> Records to process:

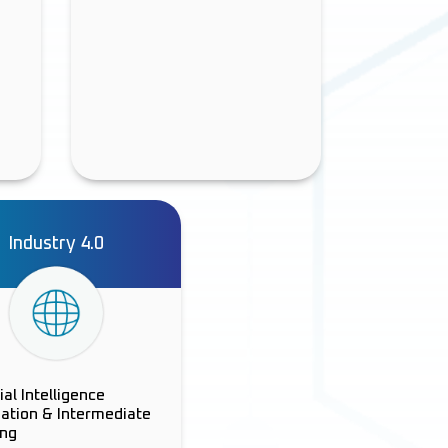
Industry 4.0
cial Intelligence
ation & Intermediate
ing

--

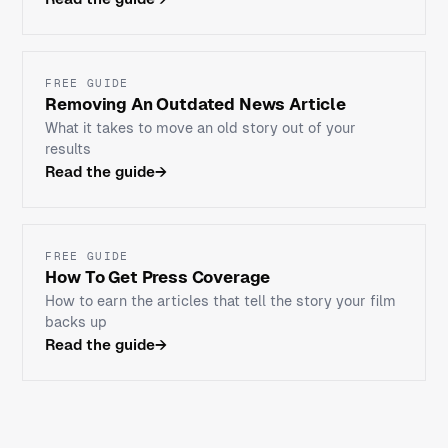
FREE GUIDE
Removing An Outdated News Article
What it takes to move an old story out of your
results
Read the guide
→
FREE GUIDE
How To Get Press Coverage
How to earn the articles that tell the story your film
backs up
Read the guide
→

==

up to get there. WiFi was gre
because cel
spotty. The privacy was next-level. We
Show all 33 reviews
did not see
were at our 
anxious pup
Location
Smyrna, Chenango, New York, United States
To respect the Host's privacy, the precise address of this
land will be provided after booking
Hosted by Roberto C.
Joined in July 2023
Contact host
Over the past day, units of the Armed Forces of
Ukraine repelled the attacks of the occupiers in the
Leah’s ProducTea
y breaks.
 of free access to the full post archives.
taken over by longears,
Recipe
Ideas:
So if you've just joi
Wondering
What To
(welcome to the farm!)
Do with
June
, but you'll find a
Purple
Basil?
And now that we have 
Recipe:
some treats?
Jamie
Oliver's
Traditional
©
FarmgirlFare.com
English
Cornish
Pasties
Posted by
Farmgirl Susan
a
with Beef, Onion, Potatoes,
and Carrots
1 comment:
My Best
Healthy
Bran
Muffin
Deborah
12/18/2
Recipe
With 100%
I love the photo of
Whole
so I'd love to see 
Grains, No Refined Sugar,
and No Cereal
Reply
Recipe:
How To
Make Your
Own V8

> Instructions to follow: Quote the text of the items word for word, starting at the line that contains "up to get there. WiFi was gre" and ending at the line that contains "Ukraine repelled the", with both of those lines included.

> Solution for this problem:
up to get there. WiFi was gre
because cel
spotty. The privacy was next-level. We
Show all 33 reviews
did not see
were at our 
anxious pup
Location
Smyrna, Chenango, New York, United States
To respect the Host's privacy, the precise address of this
land will be provided after booking
Hosted by Roberto C.
Joined in July 2023
Contact host
Over the past day, units of the Armed Forces of
Ukraine repelled the attacks of the occupiers in the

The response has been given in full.